Would you recommend it?

I’d recommend it. 100%. Although it was very full on – definitely need weekend breaks away from the city! Accent isn’t as scary as everyone pitches it to be – after a week or two you quickly get accustomed to it.

Em

Why did you choose Buenos Aires?

I chose to move to Buenos Aires on a bit of a whim, enticed by vague ideas of delicious wine, steak and tango. We completed a TEFL course during third year (in hindsight, a mistake on top of the degree), saved a bit of money after graduating, did a bit of Duolingo, and set off. It took a few weeks to find work, there are quite a few agencies that will help you find contacts, such as ‘tuprofedeingles’ and ‘beelingue’ – however, they can also take quite a significant cut of your pay so watch out! Once you establish a good relationship with your students they will recommend you to friends and colleagues and you can build your own network.

We did the TEFL Academy online course which was around £200 and included 148 hours of (quite dry) online learning and a twenty-hour intensive weekend course. It’s not exactly thrilling but it does the job if you just want the basics and the certificate.

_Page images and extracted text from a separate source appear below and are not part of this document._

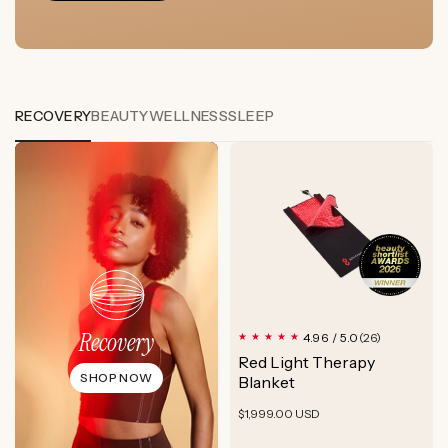
RECOVERY
BEAUTY
WELLNESS
SLEEP
Recovery
26
4.96 / 5.0
(26)
total
Red Light Therapy
reviews
SHOP NOW
Blanket
Regular
$1,999.00 USD
price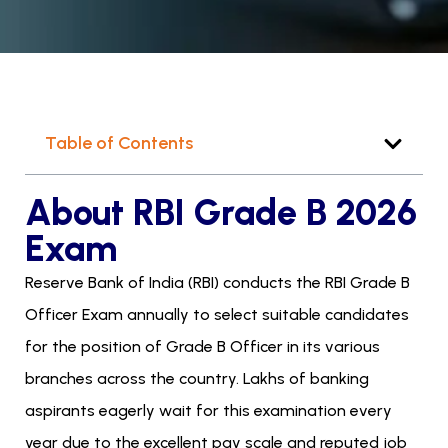
Table of Contents
About RBI Grade B 2026
Exam
Reserve Bank of India (RBI) conducts the RBI Grade B
Officer Exam annually to select suitable candidates
for the position of Grade B Officer in its various
branches across the country. Lakhs of banking
aspirants eagerly wait for this examination every
year due to the excellent pay scale and reputed job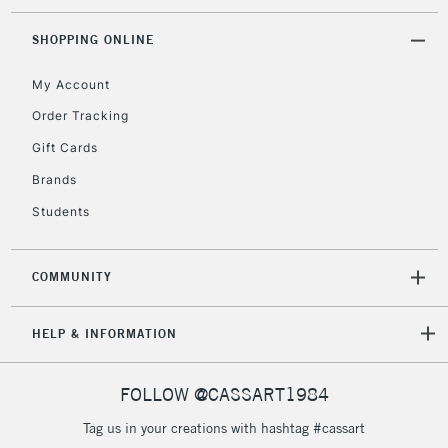
SHOPPING ONLINE
My Account
Order Tracking
Gift Cards
Brands
Students
COMMUNITY
HELP & INFORMATION
FOLLOW @CASSART1984
Tag us in your creations with hashtag #cassart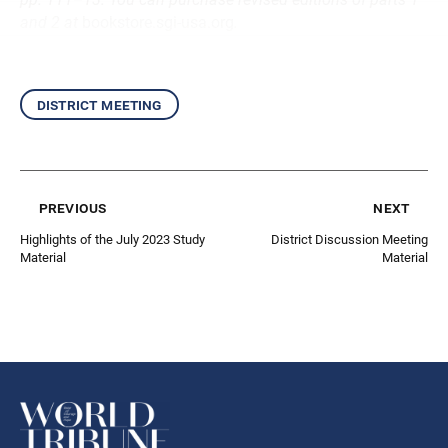
and 2 at
bookstore.sgi-usa.org
.
district meeting
previous
next
Highlights of the July 2023 Study
District Discussion Meeting
Material
Material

Another option is the CELTA course, which costs a lot more and is far more intense, but will give you better experience, more confidence and more job opportunities.

Overall, how was it?

Overall, my experience in Buenos Aires was unforgettable: I’d return in a heartbeat and I’d recommend it to anyone. Just remember to go exploring, to make Argentinian friends and, most of all, to be patient – things might not work as smoothly as they do in the UK, but they certainly have some valuable lessons to teach us about slowing down and experiencing everything it has to offer.

This article dates back to pre COVID-19.